§ **Text provided**
....
PERSPECTIVE: The Integrated Approach Needed At The Southern Border To Degrade The Flow Of Narcotics Into The Homeland

Building a wall along the southern border of the United States is often promulgated as a partial solution to the ongoing narcotics and migrant crisis impacting the southern states, which has expanded as far as New York City. A wall is a feasible plan. However, it will only make a difference if integrated into a holistic border security program that mitigates all the vulnerabilities currently entrenched in Mexico-US border policies and processes.

The influx of immigrants, as well as the cross-border narcotics, weapons, and human/sex trafficking run by Mexican cartels, is ongoing and seemingly unstoppable with current regulations. The US Customs and Border Protection (CBP) reports an increase in drug seizures across the US in 2023, as well as increased smuggling back into Mexico of bulk currency or weapons – the profits of the cartels’ criminal activities.

Recently, Texas Governor Greg Abbott launched Operation Lone Star, deploying the Texas National Guard and Texas Department of Public Safety to the southern border while hastening the construction of a wall in the state. Governor Abbot set the state’s personnel to work around the clock to deal with illegal crossings and cartel operations. He said, “While the federal government ignores this crisis, Texas is holding the line.”

The question is, how can we degrade the volume of migrants and narcotics streaming into our country? 

Creating manageable bottlenecks

A wall extending along the accessible southern border would make it more difficult for people attempting to enter the United States illegally or smuggle narcotics. In order to catch intruders, bottlenecks can be created at locations where crossings are possible, and border authorities can monitor them. However, this only focuses on illegal crossings and will not impact the legal crossings at official checkpoints on the US-Mexico border.

Mexico was America’s biggest trading partner in 2023, even compared to China. In 2023, the number of incoming commercial vehicles (trucks) crossing the five busiest US-Mexico border checkpoints exceeded seven million, while the number of personal vehicles exceeded 75 million – statistics for 2022 show that over seven million containers entered on trucks (excluding rail containers). 

Shutting the border entirely is not an option, nor is searching every vehicle before entry. Simultaneously, most of the fentanyl, among other illicit narcotics, is smuggled through checkpoints along the US-Mexico border. The US must develop an alternative to curb smuggling while allowing trade to continue uninterrupted.
....
(Extracted data entries)

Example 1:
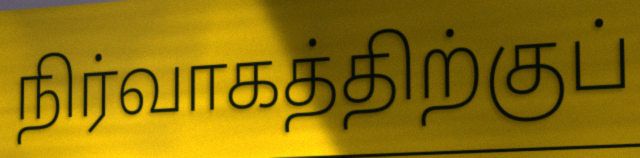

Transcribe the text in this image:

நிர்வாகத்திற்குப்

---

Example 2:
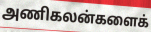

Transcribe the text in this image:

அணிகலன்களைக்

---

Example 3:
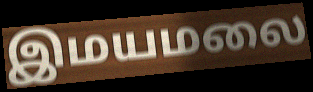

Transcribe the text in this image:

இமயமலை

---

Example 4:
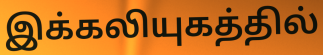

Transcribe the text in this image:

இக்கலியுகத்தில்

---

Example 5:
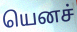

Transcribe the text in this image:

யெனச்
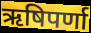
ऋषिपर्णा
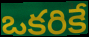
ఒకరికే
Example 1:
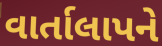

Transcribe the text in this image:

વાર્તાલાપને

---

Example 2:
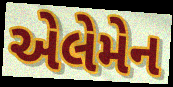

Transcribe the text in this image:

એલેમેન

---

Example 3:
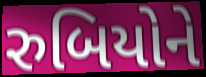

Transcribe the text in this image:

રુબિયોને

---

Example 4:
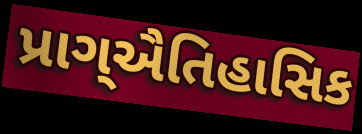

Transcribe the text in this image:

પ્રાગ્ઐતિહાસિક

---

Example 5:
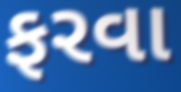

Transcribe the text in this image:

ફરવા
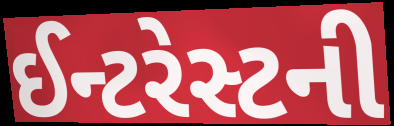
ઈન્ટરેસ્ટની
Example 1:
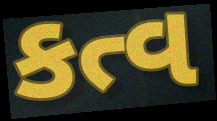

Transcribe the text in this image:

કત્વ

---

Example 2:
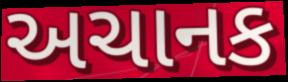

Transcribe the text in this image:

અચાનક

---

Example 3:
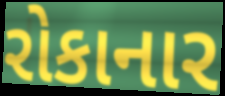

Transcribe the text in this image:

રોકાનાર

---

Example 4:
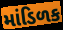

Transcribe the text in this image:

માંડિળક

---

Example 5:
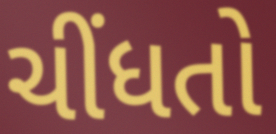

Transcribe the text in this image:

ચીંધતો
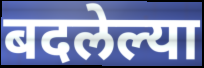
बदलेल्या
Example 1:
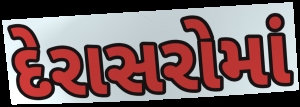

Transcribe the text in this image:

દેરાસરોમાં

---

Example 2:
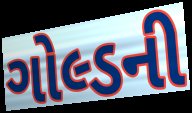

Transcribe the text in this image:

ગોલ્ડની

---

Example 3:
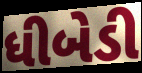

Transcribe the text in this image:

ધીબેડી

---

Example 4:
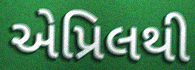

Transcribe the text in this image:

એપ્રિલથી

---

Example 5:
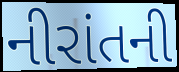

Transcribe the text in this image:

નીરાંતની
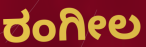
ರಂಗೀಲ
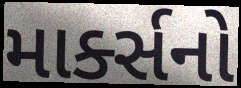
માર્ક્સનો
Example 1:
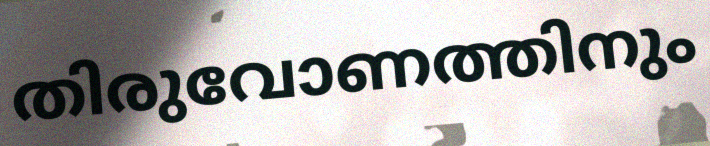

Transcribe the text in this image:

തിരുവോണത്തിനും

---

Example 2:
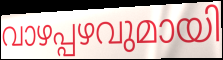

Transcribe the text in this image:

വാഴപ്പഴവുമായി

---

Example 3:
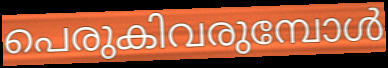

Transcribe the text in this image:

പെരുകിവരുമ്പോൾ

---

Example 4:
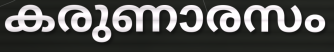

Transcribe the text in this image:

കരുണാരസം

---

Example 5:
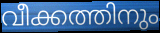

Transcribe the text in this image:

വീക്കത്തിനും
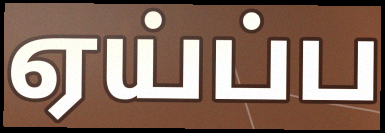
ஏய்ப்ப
....
§ **Exercise requirements**
1. In the border security text, what operation did Texas Governor Greg Abbott launch?
2. Copy word for word the part of the border security text starting at "The question is, how" and ending at "on the US-Mexico border.".
The records aren't used for anything here.

§ **Written answers**
1. Operation Lone Star.

2.
The question is, how can we degrade the volume of migrants and narcotics streaming into our country? 

Creating manageable bottlenecks

A wall extending along the accessible southern border would make it more difficult for people attempting to enter the United States illegally or smuggle narcotics. In order to catch intruders, bottlenecks can be created at locations where crossings are possible, and border authorities can monitor them. However, this only focuses on illegal crossings and will not impact the legal crossings at official checkpoints on the US-Mexico border.